(Records from a dataset)
= Beginning of Section =
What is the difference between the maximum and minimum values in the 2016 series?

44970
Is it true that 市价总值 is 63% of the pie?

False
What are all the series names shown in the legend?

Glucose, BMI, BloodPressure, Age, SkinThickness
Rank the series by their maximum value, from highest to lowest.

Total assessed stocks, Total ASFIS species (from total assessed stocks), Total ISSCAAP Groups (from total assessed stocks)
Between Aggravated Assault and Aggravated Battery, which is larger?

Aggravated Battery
= End of Section =
= Beginning of Section =
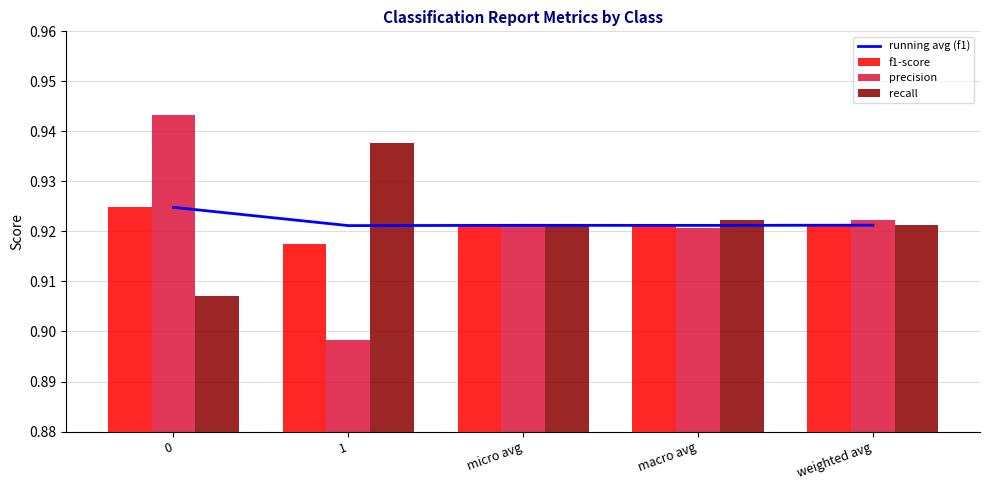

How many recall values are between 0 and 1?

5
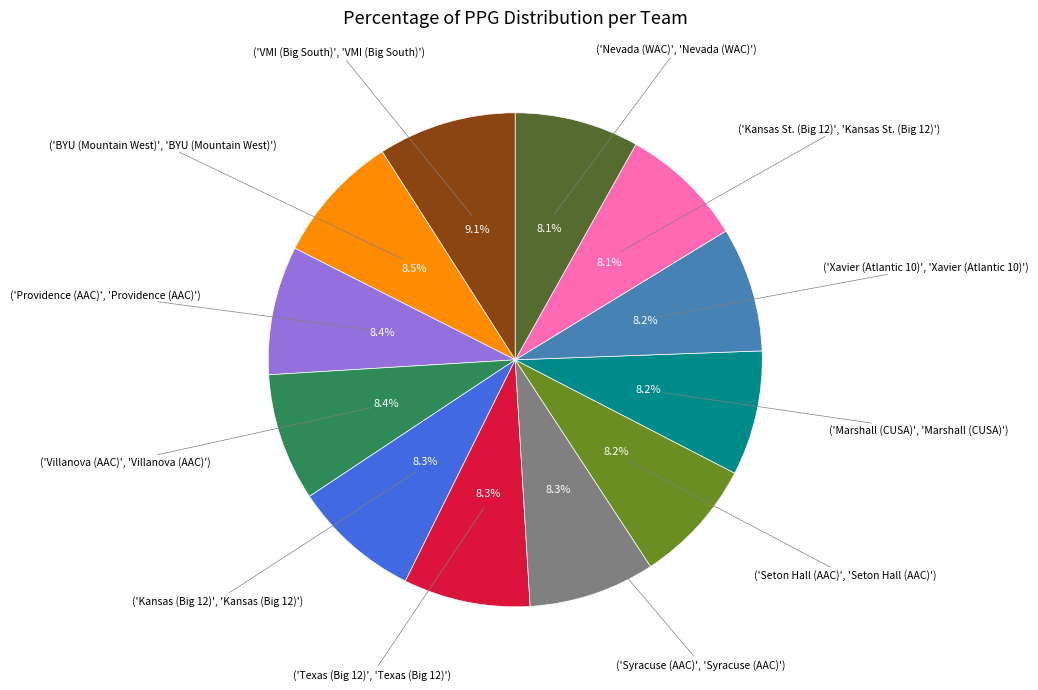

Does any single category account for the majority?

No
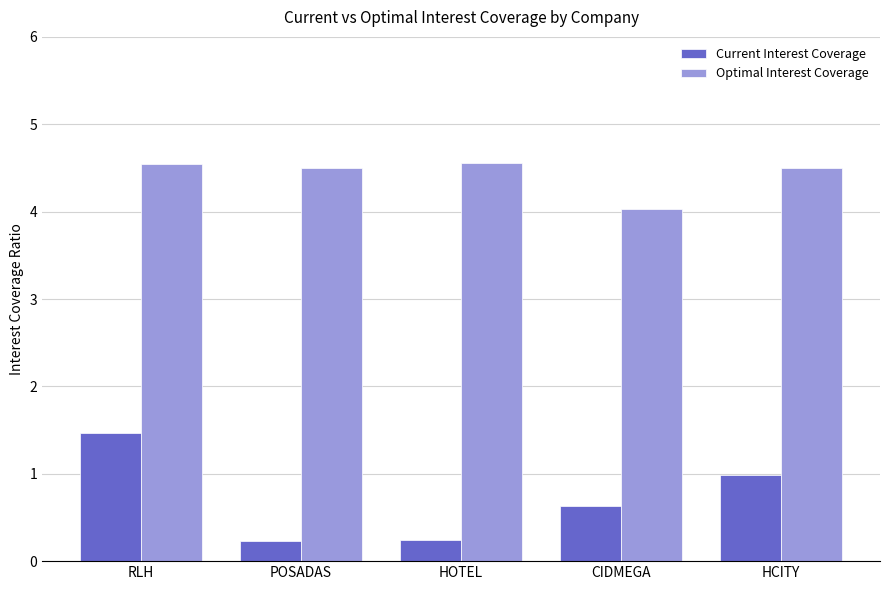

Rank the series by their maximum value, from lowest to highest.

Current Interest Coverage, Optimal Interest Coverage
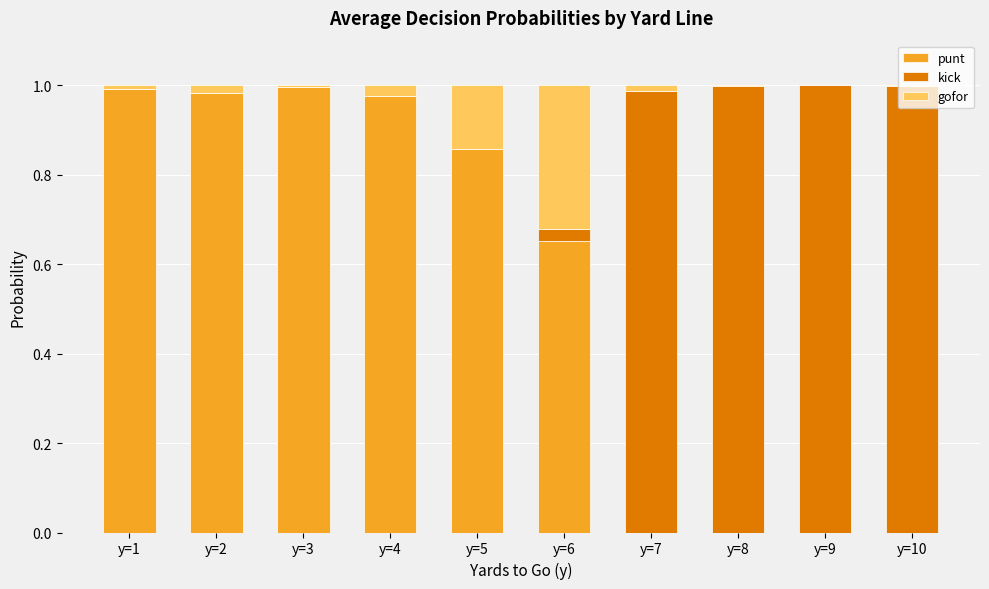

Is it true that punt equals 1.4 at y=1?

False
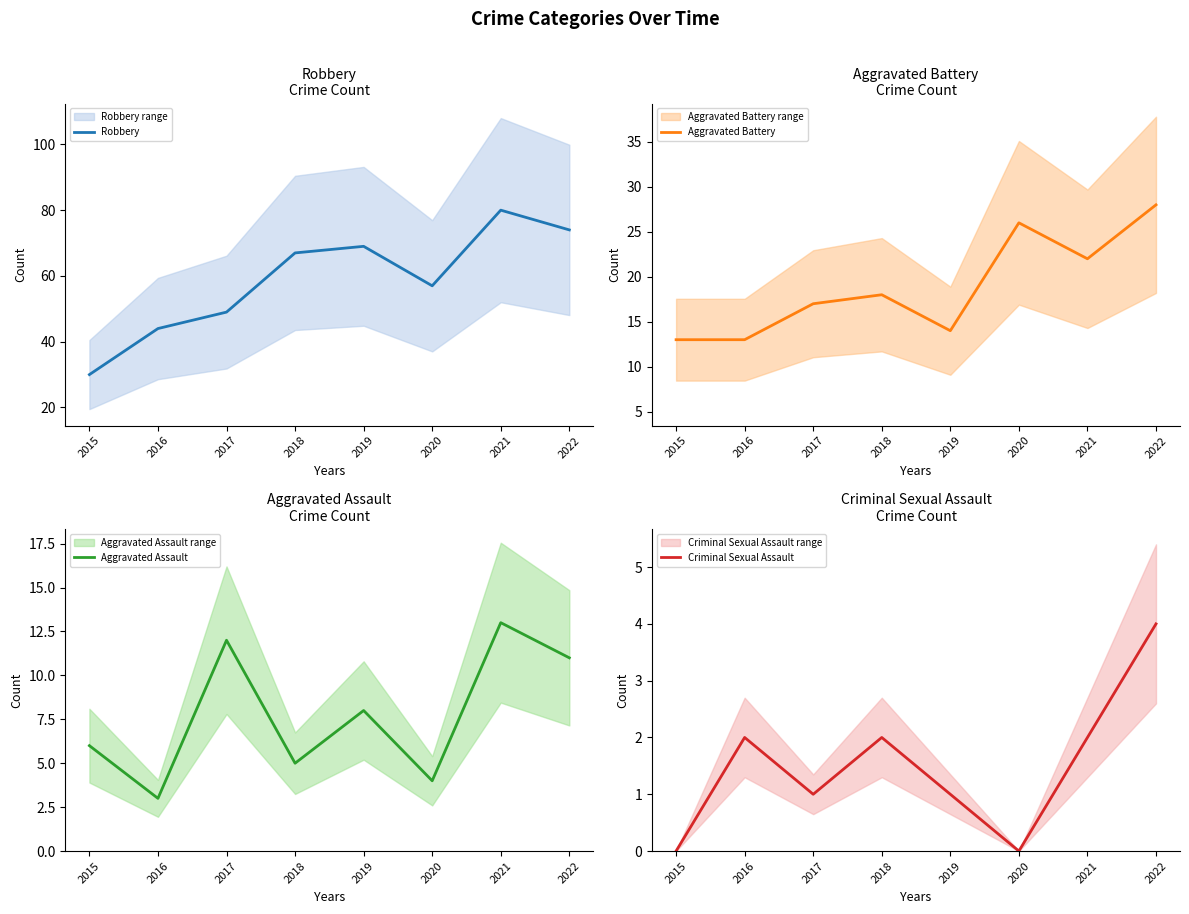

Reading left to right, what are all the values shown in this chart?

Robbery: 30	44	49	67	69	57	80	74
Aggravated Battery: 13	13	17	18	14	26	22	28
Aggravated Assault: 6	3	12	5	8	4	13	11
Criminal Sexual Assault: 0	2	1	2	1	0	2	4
= End of Section =
[Problem statement]
Reproduce the lines of the records verbatim, starting at the line that contains "Glucose, BMI, BloodPressure, Age, SkinThickness" and ending at the line that contains "Between Aggravated Assault", with both of those lines included.

[Result of this exercise]
Glucose, BMI, BloodPressure, Age, SkinThickness
Rank the series by their maximum value, from highest to lowest.

Total assessed stocks, Total ASFIS species (from total assessed stocks), Total ISSCAAP Groups (from total assessed stocks)
Between Aggravated Assault and Aggravated Battery, which is larger?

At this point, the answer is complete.